Segment Start: Data to use

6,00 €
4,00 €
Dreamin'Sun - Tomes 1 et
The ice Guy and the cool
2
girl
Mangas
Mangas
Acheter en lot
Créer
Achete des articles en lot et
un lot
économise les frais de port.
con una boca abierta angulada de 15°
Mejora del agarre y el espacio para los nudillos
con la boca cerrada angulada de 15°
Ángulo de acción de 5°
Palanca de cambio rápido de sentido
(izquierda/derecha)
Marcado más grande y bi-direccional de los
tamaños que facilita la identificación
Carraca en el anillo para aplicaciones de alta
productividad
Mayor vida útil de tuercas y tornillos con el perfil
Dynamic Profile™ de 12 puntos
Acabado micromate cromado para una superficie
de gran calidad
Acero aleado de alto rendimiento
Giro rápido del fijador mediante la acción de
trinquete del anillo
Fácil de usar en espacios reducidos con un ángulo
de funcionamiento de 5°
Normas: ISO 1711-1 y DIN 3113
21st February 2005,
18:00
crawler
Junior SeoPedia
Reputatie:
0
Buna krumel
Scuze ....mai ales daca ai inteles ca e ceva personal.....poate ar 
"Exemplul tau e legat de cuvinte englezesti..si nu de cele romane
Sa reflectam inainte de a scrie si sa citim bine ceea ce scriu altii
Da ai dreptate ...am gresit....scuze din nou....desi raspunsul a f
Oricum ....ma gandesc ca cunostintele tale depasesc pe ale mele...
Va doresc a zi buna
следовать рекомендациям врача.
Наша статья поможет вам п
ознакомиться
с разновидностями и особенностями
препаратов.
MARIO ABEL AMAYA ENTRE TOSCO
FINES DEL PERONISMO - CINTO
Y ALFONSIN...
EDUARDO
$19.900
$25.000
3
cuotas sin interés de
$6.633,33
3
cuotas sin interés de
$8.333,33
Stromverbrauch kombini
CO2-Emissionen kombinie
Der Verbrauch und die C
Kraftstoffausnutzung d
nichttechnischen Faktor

Segment End: Data to use

Directions for this task: Which of the lines in the data hold the string "acción"? Report each of them by copying it.

Response:
Ángulo de acción de 5°
Giro rápido del fijador mediante la acción de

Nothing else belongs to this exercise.